In Mayendit, one of two regions officially experiencing famine, the greatest barrier to reaching starving residents has been the near-constant fighting between government forces and rebels. In some cases, even after the United Nations airdropped food, soldiers ransacked villages and stole the provisions from civilians.

On a recent scorching afternoon, a small team of U.N. officials landed in Mayendit in a white helicopter, trying to figure out what they could do to improve their access to the hungry. It was a particularly tense moment. Eight aid workers from the North Carolina-based charity Samaritan’s Purse had recently been detained in the area for a day by rebels. There were rumors that government forces were planning another attack.

“They can’t behave like this and expect humanitarians to continue going in,” said Joyce Luma, the World Food Program country director, who was on the trip.

The U.N. team disappeared into a run-down building with rebel leaders. They had become accustomed to this kind of negotiation; nearly every food drop, convoy and official visit requiring a litany of permits and diplomatic entreaties. A WFP team now keeps a satellite phone with numbers for rebel and government commanders.

In some cases, relief workers have been able to persuade commanders to delay offensives while they deliver bags of food. But in many others, they have not.
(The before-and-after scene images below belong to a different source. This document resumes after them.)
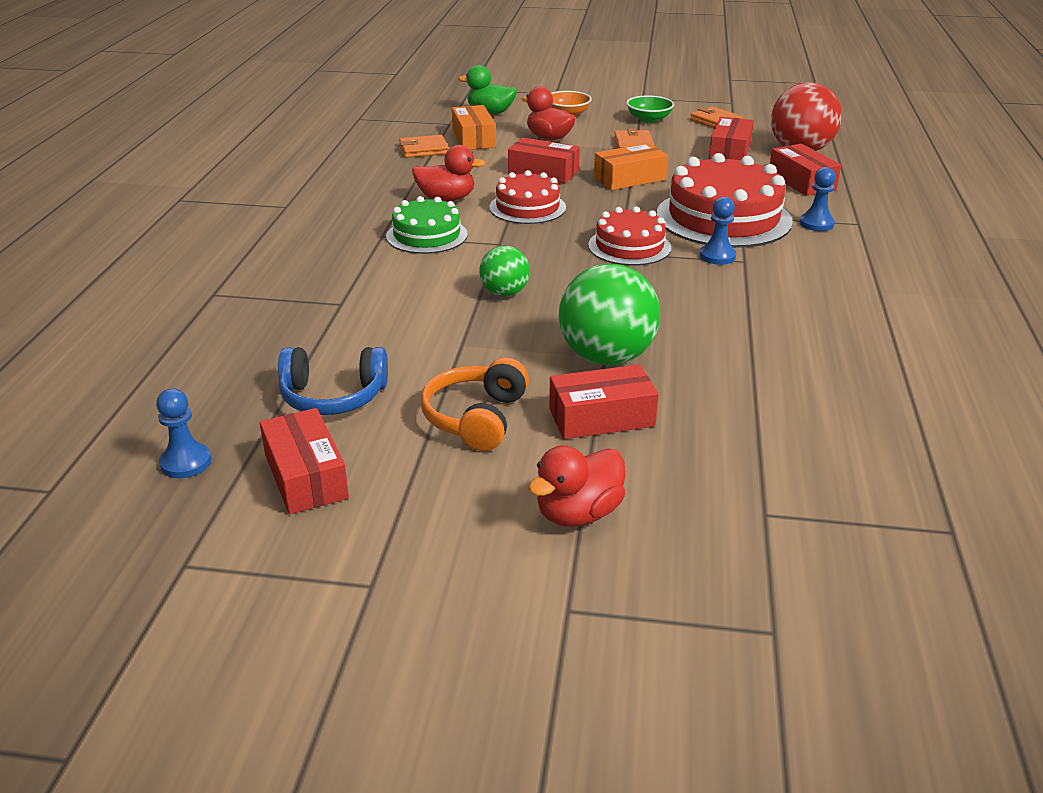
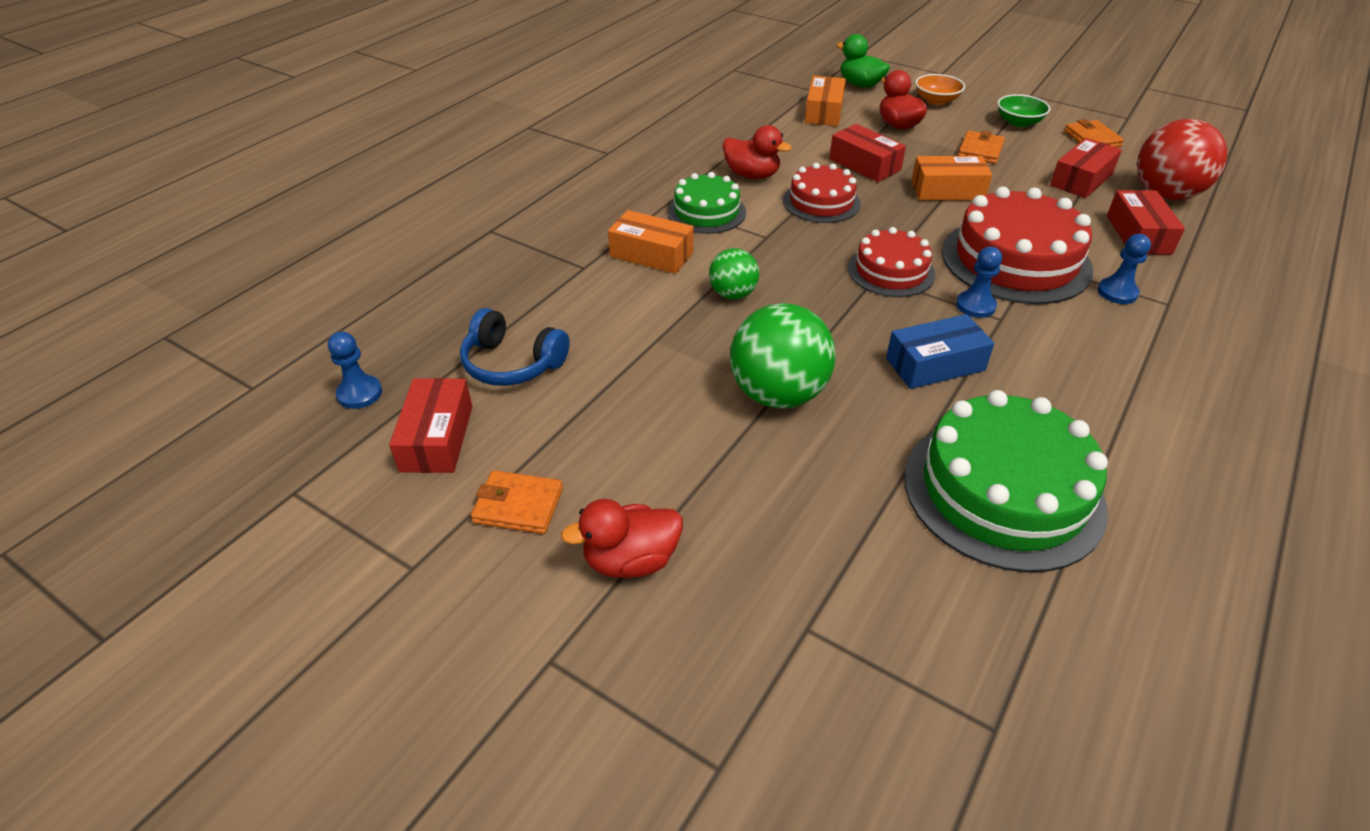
camera: 25 degrees right, 10 degrees up
(401, 279) = (651, 254): none -> orange box
(423, 150) = (768, 115): orange wallet -> orange wallet (518, 505)
(476, 418) = (613, 424): orange headphones -> none
(601, 417) = (726, 461): red box -> none
(718, 304) = (935, 364): none -> blue box
(837, 377) = (1003, 491): none -> green cake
In Juba, aid officials said privately that the government was restricting assistance to starve those it perceived as its enemies, including women and children in rebel-held regions like Mayendit.

But the aid officials, fearing that their efforts will be further impeded, have been reluctant to speak publicly about such tactics.

“When the government carries out a counterinsurgency campaign, they end up treating civilians as the enemy,” said one senior relief official.

The lack of food isn’t the only problem — cholera has broken out because of the scarcity of clean water and poor sanitation.

The only hospital in the region, in Leer, was looted four times in two years, with medicine, equipment and fuel stolen. Doctors Without Borders, the global medical charity, closed the hospital earlier this year and instead dispatched small, lesser-resourced health teams to Mayendit.

Thousands have poured out of the county, walking for days to reach displacement camps like one in Ganyiel.

“We came here because we were tired of our food being stolen,” said James Gawar, 35. “Our children were sick. We needed a place where there was help.”